In follow-up experiments, the group compared the performance of the eight selection methods for an actual breast cancer screening study. Blood samples from 102 early stage breast cancer patients and 77 controls were used to screen 761 antigens. The experiments were carried out using a microarray technology known as NAPPA, developed by Joshua LaBaer, who directs the Biodesign Institute’s Virginia G. Piper Center for Personalized Diagnostics. (With NAPPA, DNA templates are printed on the microarray slide, allowing proteins to be expressed at the time of experiment, rather than laboriously purified beforehand.)
Revising tactics for diagnosis
Results of the new research clearly underline the fact that selection of an optimal screening method for biomarker discovery is critically dependent on the monotypic or heterogeneous nature of the disease in question. For example, a method known as PAUC produced poor results for homogeneous disease but delivered the best results of the eight methods for heterogeneous diseases, given large sample sizes. Similarly, the Mann-Whitney and AUC tests produced good results for homogenous diseases but very poor results for heterogeneous disease.
The research demonstrates that 70 percent statistical power may be achieved with 50 cases and 50 controls, provided the disease is monotypic. For heterogeneous diseases like breast cancer however, the same sample sizes yielded only 15 percent power—much too low to be useful.
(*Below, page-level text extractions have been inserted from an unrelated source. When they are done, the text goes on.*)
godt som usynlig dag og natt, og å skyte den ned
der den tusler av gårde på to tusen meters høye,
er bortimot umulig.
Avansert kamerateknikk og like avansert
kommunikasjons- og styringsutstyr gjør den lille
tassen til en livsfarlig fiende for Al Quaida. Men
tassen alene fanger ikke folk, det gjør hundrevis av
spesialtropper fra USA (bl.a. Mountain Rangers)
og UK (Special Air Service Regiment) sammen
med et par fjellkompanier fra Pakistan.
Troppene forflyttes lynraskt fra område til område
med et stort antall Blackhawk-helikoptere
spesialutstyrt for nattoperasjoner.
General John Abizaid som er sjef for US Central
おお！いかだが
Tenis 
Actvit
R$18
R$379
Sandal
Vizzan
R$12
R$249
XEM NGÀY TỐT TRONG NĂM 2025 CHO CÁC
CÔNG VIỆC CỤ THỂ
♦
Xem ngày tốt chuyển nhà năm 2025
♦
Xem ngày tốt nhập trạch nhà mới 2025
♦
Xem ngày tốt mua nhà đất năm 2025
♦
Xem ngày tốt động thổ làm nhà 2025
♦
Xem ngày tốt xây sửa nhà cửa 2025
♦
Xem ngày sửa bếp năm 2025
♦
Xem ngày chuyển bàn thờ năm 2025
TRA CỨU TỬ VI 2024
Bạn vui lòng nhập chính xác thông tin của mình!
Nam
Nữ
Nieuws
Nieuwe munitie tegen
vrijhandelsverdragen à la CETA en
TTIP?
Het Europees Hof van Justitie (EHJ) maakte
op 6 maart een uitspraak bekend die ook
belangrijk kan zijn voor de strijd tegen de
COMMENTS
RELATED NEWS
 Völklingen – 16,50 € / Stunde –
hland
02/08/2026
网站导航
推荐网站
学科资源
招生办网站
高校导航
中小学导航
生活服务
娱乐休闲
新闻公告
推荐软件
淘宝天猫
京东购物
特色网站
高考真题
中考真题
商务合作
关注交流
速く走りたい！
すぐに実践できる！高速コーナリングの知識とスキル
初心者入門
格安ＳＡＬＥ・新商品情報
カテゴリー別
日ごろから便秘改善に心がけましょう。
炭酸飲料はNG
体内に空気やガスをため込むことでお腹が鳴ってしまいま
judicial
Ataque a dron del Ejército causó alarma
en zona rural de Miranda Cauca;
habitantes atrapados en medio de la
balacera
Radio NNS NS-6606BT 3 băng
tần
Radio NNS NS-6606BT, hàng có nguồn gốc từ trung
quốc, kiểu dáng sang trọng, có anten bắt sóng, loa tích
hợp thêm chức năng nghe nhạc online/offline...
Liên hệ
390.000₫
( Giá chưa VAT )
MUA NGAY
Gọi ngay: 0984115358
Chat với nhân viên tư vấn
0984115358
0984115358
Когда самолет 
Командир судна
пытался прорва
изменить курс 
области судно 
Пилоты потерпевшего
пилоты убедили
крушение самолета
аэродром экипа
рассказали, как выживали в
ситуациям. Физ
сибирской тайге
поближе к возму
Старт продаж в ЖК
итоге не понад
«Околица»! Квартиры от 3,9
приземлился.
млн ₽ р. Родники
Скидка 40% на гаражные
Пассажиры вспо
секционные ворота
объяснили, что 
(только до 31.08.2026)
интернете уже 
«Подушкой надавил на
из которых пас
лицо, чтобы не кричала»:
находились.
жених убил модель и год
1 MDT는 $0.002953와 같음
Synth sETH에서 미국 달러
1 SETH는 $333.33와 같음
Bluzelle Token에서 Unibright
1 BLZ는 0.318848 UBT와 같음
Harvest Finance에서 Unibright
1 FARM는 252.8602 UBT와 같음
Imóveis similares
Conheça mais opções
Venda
In fact, twice as many samples were required for heterogeneous diseases to achieve the same statistical power.
The authors stress that the study’s intention was not to find the single, optimal method of biomarker screening but instead to underscore the decisive role played by disease heterogeneity for biomarker screening. They further suggest that an evaluation of a method’s statistical power should be integral to the design of future screening studies.